• _PAGE TEXT_:
****************

It’s been fifteen years since I had my last romantic relationship.

I stopped getting into one when I heard God whisper to my heart, “Tama na, anak. Ako naman. Let me show you what love really means.” (That’s enough, My child. It’s My turn.)

Through the years, I had been tempted many times to enter into pseudo-relationships by entertaining crushes that turned into friendzones. Through them all, I thank God for saving me time and again from relationships that were not meant for me because I was simply not ready.

Today, I enjoy being alone, maybe way too much. But like you, I do long to be in a happy, healthy relationship that brings out the best in each partner. However, I realized it’s true what Teresa Gumap-as Dumadag says in her book When My Bridegroom Comes that sometimes “God delays relationships to give time for individuals to heal.” The problem is, we want to rush this process. If we keep on jumping from one relationship to the next, we don’t really get the much-needed time to heal and we repeat the same mistakes. Maybe it is time you pressed the pause button and allow God to love you now. It’s His turn.

I realized that the wrong time to be in a relationship is when you are too eager to be in one. You do yourself good when you are honest with yourself. Why do you want to be in a relationship? Is it because you are lonely? Is it because you’re afraid to be alone and you’re getting older? Are you afraid of missing out and getting left behind now that all your friends are getting married and having their own families?

****************

[Dataset items]
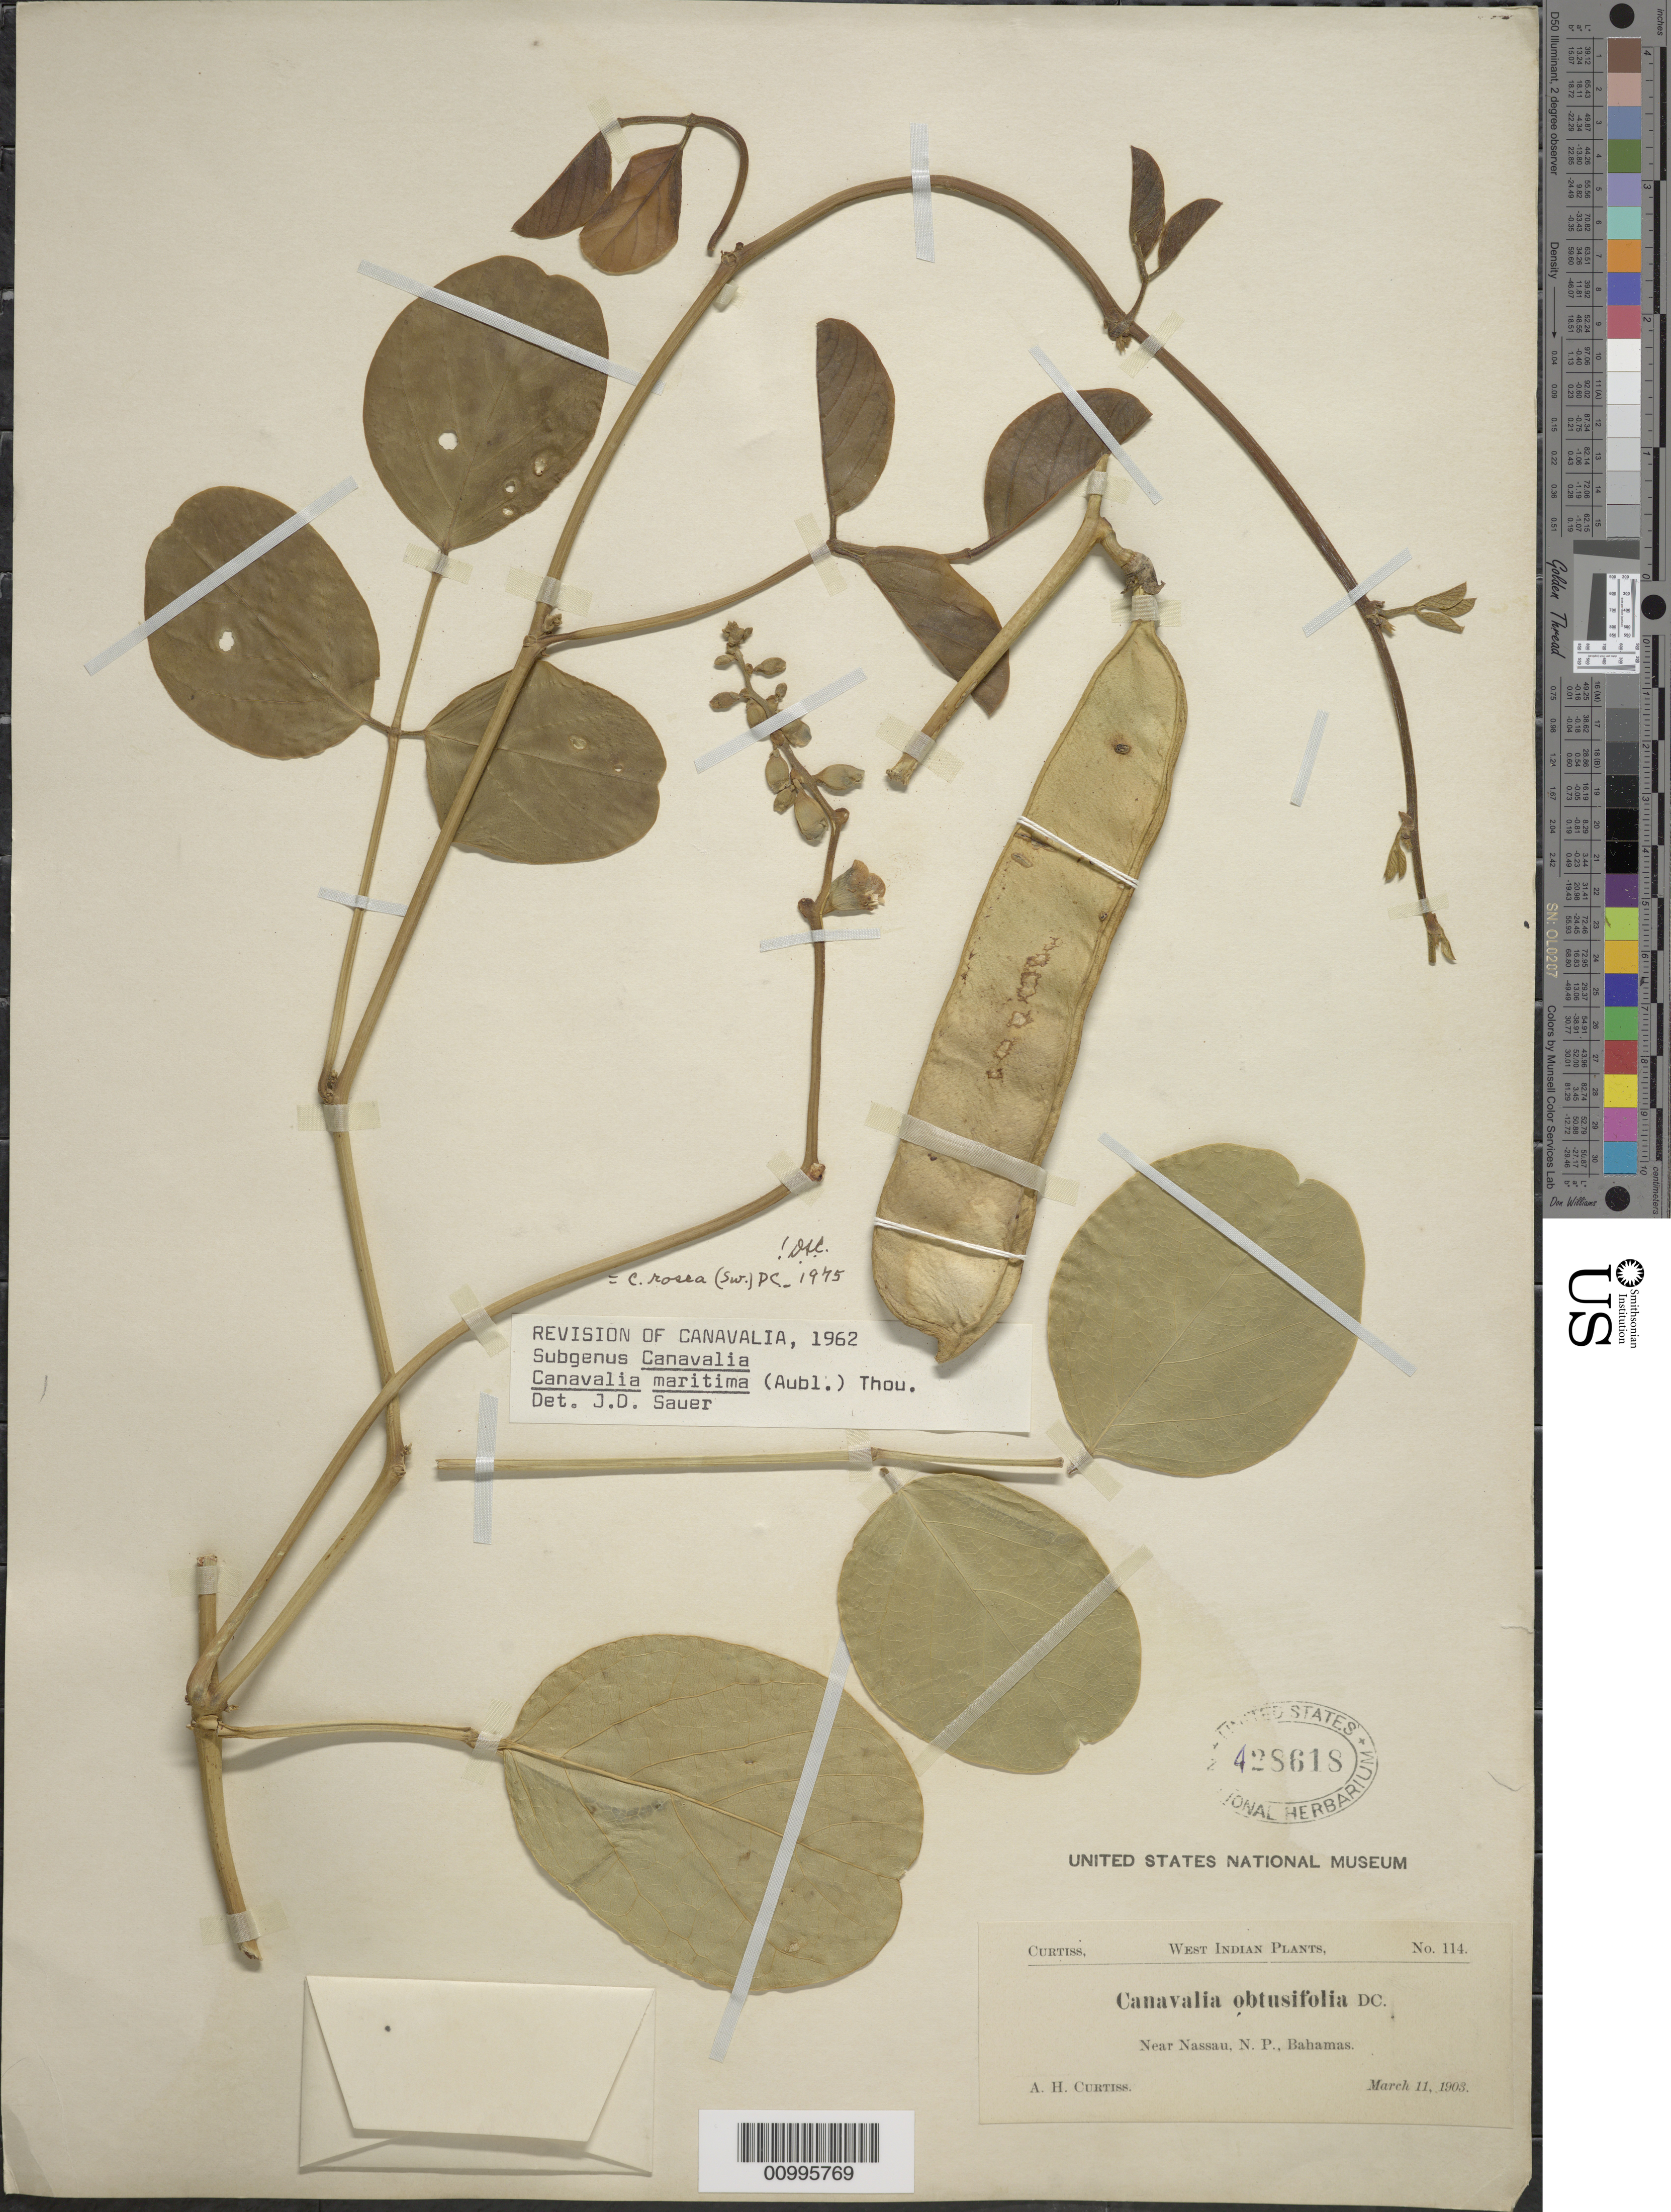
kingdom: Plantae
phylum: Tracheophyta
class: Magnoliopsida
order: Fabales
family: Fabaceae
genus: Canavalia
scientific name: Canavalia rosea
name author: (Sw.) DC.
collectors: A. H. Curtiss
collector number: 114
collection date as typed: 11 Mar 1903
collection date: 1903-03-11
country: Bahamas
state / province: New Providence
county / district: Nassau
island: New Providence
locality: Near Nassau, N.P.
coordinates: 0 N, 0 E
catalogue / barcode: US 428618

****************

• _SET TASKS_:
#1 Quote the passage on waiting for a relationship from "It’s been fifteen" up to and including "It’s My turn.)".
#2 Count the lines in the rows that contain the string "date", and give only the number.

• _FULL SOLUTIONS_:
#1
It’s been fifteen years since I had my last romantic relationship.

I stopped getting into one when I heard God whisper to my heart, “Tama na, anak. Ako naman. Let me show you what love really means.” (That’s enough, My child. It’s My turn.)

#2 2